== PAGE ==
Saw something very interesting the other day – a picture of a beast, maybe a caribou, maybe another large bovine, surrounded by wolves who were growling and teeth-baring and the caption was about how it survived.
Trick apparently was to stand the ground and never flinch, most certainly don’t run. The instant he would run, something would trigger in them and that would be the end of it.
Staring down definitely worked in Russia one evening with a semi-wild dog and in that instance, I did have women to protect. Interesting that one of the ladies, no slouch in the danger department herself, used the ignore-and-walk-on-by approach, possibly a better approach as it gets you out of the danger area or at least gives you a head start.
The bottom line is one Cameron has never learnt, the wimp and the key is in that word – wimp. But more than not being wimpish is to have a clear plan and stick to it.
There’s a time to cut and run in the face of danger for sure, e.g. in Pamplona with that lot boring down on you:
… and there’s also a time to play passive and let them have their way, e.g. Sir Galahad in Python’s Holy Grail with Zoot and her eight-score maidens:
But there’s also a time to be firm.
Why does Russian shipping have no further bother with pirates? You know the answer – the navy came in, took all the pirates, put them back on their boat, handcuffed to the rails and then blew the boat up. Word got around the area.
There’s a key element here, one Teddy Roosevelt understood – that the Russians are not, by default, vicious people, just a bit blunt but mostly friendly if you enjoy a vodka or eight – very openhearted people. But one doesn’t mess with them. One doesn’t go near another man’s woman without wanting one’s features rearranged. Good ally, not a nice foe.
On top of this, there’s a certain amount of knowing what’s really going on. Cameron is wasting his time “negotiating” with people who have no intention of conceding anything – they’re in the business of stealing national sovereignty, the beast does not change its nature. So why bother? Wake up.
===
== RAW RECORDS ==
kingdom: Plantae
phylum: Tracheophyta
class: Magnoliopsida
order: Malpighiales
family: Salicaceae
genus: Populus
===
EXERCISE INSTRUCTIONS:
(a) Put the sentence "But there’s also a time to be firm." from the post about standing firm into Spanish.
(b) Quote the part of the post about standing firm that opens with the words containing "Staring down definitely" and closes with "to be firm.".
(c) Write what comes next in the post about standing firm.
The records aren't needed here.

OUTPUTS BY TASK:
(a) Pero también hay un momento para ser firme.

(b)
Staring down definitely worked in Russia one evening with a semi-wild dog and in that instance, I did have women to protect. Interesting that one of the ladies, no slouch in the danger department herself, used the ignore-and-walk-on-by approach, possibly a better approach as it gets you out of the danger area or at least gives you a head start.
The bottom line is one Cameron has never learnt, the wimp and the key is in that word – wimp. But more than not being wimpish is to have a clear plan and stick to it.
There’s a time to cut and run in the face of danger for sure, e.g. in Pamplona with that lot boring down on you:
… and there’s also a time to play passive and let them have their way, e.g. Sir Galahad in Python’s Holy Grail with Zoot and her eight-score maidens:
But there’s also a time to be firm.

(c)
There are times when a foe is not dangerous at that time, is in a benign state. There’s a stretch of coastline south of Australia, for example, where any sharks have probably come back from their feeding grounds and as long as one keeps one’s distance, they’ll keep theirs.
So one conserves one’s energy and is watchful, doesn’t fritter it away shark chasing. However, if it were a rabid wolf in the forests of Russia, exterminate is the only immediate solution.
One chooses the approach to suit the situation. But Cameron seems to have no situational analysis in him. And when he does see what he must do, he has no bottle.
What brought all this on today were some comments at OoL, this by Bill Sticker:
The problem is not the function but the functionaries, who arbitrarily shift project goalposts for political reasons and generally haven’t a clue about project deliverables, i.e.what software can and can’t do. Not to mention their complete cowardice and lack of ruthlessness when it comes to making decisions.
If – *if* – we do take military action it must be more than a few mosques. It must be decimation: literal decimation. killing 10% of their population. No mercy, no excuses. Ignore the rules of war and simply slaughter them. Burn them out of their caves with napalm. Use weapons the like of which most people cannot conceive. The defeat must be so total, so savage, so utterly horrific that they never fight so much as grumble about toilet paper ever again – for centuries.
They won’t stop. They won’t negotiate. We can’t be nice to these people. They don’t want anything.
Two elements in there. First is consistency of message, second is the nature of the projected, the innate menace, getting the mix right. Menace is a technique for those who don’t naturally have it.
I learnt very early in teacher training how to go about it as I had a supervising teacher I was put with over two terms and I constantly wondered at his control – he never seemed to exert any and yet had it all right. Not only that but he was a cheerful chappy and the kids loved him.
I’d say now it was because he never flinched, never put up with any s***, plus he seemed to know what he was doing, plus the bit so many miss – those kids knew he cared for them and would do near anything for them – at least that was the impression he gave.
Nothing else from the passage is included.